[Entries shown]
****
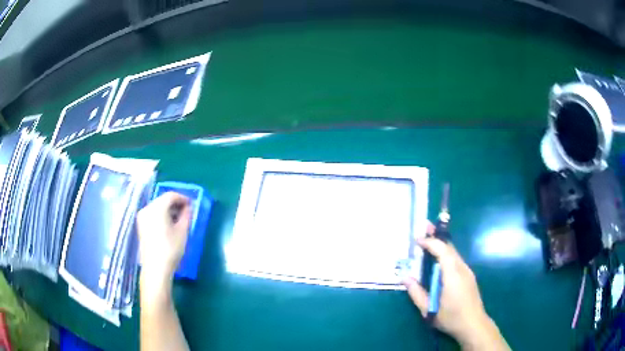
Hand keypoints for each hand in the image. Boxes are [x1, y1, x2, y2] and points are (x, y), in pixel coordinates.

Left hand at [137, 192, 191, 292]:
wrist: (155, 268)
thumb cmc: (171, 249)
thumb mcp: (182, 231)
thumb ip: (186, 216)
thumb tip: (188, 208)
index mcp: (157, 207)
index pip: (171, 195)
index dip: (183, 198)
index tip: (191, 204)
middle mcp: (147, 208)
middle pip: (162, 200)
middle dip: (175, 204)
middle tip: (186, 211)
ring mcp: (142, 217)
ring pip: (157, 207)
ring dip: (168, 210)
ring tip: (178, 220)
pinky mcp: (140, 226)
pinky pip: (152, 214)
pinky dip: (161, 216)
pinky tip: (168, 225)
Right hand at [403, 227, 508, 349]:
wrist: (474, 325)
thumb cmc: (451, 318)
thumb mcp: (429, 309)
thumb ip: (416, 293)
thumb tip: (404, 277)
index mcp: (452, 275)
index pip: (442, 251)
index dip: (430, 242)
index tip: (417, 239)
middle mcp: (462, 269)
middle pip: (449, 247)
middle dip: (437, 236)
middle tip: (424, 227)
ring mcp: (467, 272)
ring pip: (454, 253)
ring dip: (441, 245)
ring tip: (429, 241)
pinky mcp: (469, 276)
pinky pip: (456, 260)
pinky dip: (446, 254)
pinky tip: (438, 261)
****
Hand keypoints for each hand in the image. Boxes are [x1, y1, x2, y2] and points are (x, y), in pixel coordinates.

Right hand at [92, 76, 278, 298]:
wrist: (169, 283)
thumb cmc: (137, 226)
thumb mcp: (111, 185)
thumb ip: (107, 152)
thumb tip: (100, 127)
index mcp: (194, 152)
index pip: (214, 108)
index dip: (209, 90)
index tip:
****
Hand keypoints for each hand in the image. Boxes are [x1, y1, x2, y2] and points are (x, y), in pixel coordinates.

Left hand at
****
From the listing above, copy every line that includes the word "thumb".

[Output for this exercise]
thumb cmc: (171, 249)
thumb mcp: (182, 231)
thumb ip: (186, 216)
thumb tip: (188, 208)
thumb cmc: (451, 318)
thumb mcp: (429, 309)
thumb ip: (416, 293)
thumb tip: (404, 277)
thumb cmc: (137, 226)
thumb mcp: (111, 185)
thumb ip: (107, 152)
thumb tip: (100, 127)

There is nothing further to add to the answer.